András Szente (December 10, 1939 - September 14, 2012) was a Hungarian sprint canoeist who competed from the late 1950s to the late 1960s. Competing in two Summer Olympics, he won two silver medals at Rome in 1960, earning them in the K-1 4 × 500 m and the K-2 1000 m events.
Szente also won two silver medals at the ICF Canoe Sprint World Championships (K-1 4 × 500 m: 1966, K-4 1000 m: 1958).
Szente András V was born on December 10, 1939, in Budapest, Hungary to Szente Erzsebet (Schmidt) and Szente András IV. András was one of four children with an older sister named Katalin and younger twin brothers named István and József. His father owned his own hair salon and was a well-known hairstylist in Budapest with a client list that included some of the most famous opera and movie stars of the time.
In his early teens András took up the sport of kayaking, which is a national pastime for the Hungarian people. He quickly rose through the competitive ranks becoming first a national champion, then a European champion, world champion, and finally a two-time Olympian winning two silver medals in the 1960 Rome Olympics and placing fourth in the 1964 Tokyo Olympics.
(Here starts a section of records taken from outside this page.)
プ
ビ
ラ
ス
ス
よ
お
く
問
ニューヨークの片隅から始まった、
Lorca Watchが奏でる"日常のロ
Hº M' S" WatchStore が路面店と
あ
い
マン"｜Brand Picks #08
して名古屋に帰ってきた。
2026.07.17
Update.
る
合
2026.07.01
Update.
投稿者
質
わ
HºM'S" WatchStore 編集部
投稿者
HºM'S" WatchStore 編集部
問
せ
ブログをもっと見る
András saw his sports career as a ticket to travel the world, traveling all throughout Europe with his teammates and visiting distant countries that the average Hungarian only dreamed of because travel was strictly limited during communist rule. In 1956, when András was only in his late teens and in high school, he participated in the uprising when the Hungarian people revolted against their communist dictators. Many years later, after he had defected to California, András would commemorate the anniversary of the ’56 uprising and would reflect back that many of his classmates that went out to protest that day never came home because they lost their lives. In 1969 András defected communist Hungary, traveling to Germany where he worked with American aid workers until he was given permission to come to the United States.
Upon arriving in America, András quickly integrated into the large Hungarian-American community in Los Angeles, California, joining a youth dance group where he would meet his future wife, Ágnes Zerinvári. András pursued Ágnes for two years until they fell in love and were married on August 26, 1972. The two were adventurous from the outset, traveling across the United States with their Dalmatian and camper in tow, and later traveled extensively throughout the world. On February 23, 1981, Ágnes and András gave birth to twin boys, and would raise their young family in California.
András died on September 14, 2012, at the age of 72 while vacationing with Ágnes in Florida.